Segment Start: Data extract
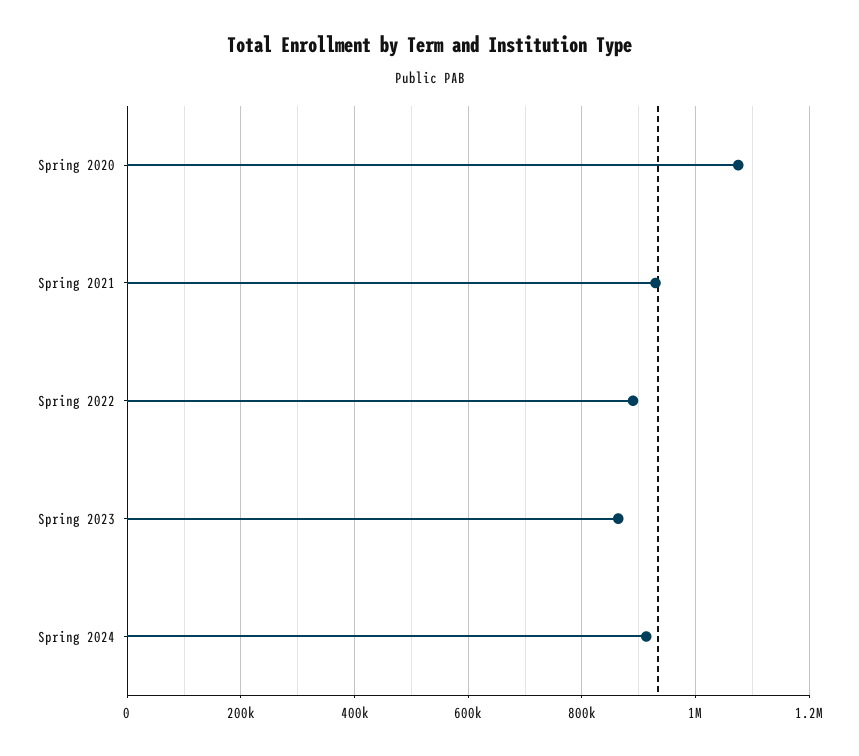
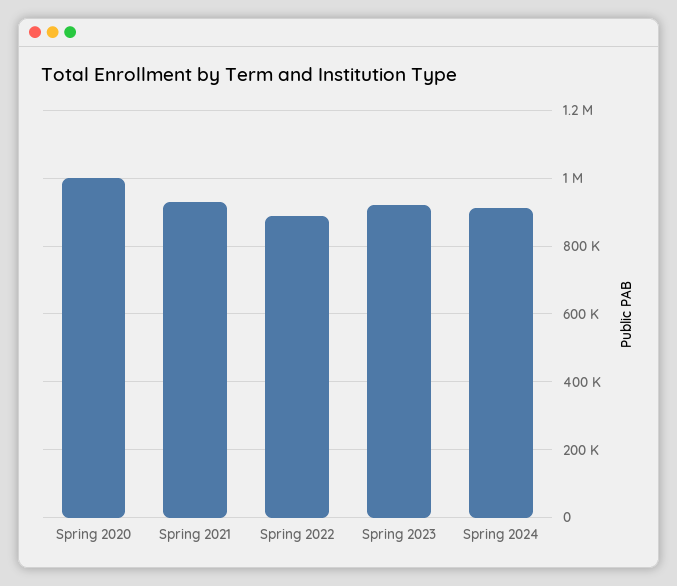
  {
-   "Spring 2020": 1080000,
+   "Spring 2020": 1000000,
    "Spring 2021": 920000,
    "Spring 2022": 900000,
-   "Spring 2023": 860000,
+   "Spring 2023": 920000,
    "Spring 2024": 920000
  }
Segment End: Data extract
Segment Start: Data extract
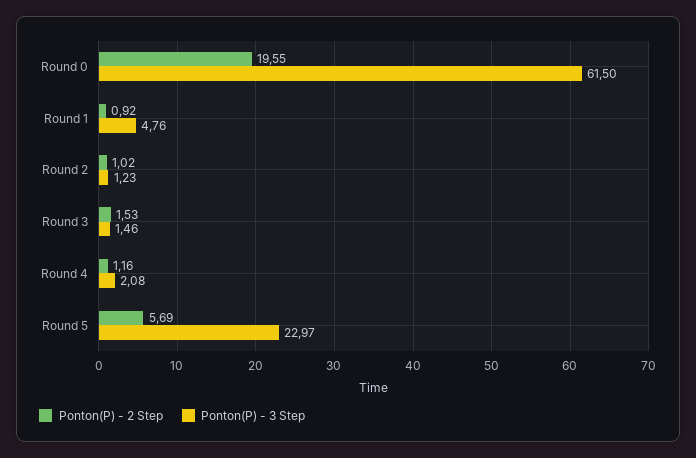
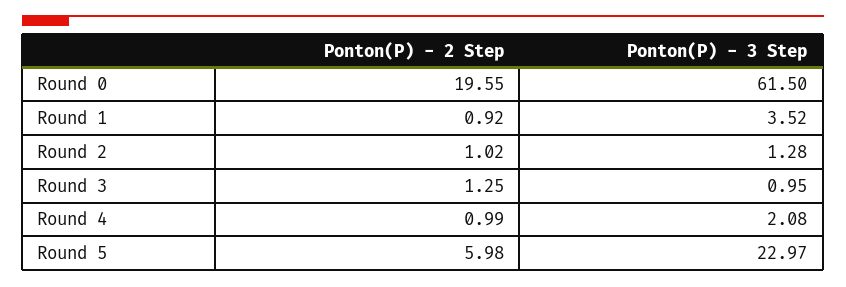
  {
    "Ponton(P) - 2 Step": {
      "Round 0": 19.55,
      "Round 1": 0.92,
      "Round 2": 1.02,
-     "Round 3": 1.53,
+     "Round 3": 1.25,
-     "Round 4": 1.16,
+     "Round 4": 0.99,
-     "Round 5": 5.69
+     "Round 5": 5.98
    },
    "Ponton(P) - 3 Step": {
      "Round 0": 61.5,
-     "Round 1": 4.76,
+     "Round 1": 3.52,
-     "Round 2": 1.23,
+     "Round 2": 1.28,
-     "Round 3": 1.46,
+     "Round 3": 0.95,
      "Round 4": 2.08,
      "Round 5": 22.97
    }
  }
Segment End: Data extract
The problem: From the listing above, return every line that carries the string "Spring".

Task solution:
-   "Spring 2020": 1080000,
+   "Spring 2020": 1000000,
    "Spring 2021": 920000,
    "Spring 2022": 900000,
-   "Spring 2023": 860000,
+   "Spring 2023": 920000,
    "Spring 2024": 920000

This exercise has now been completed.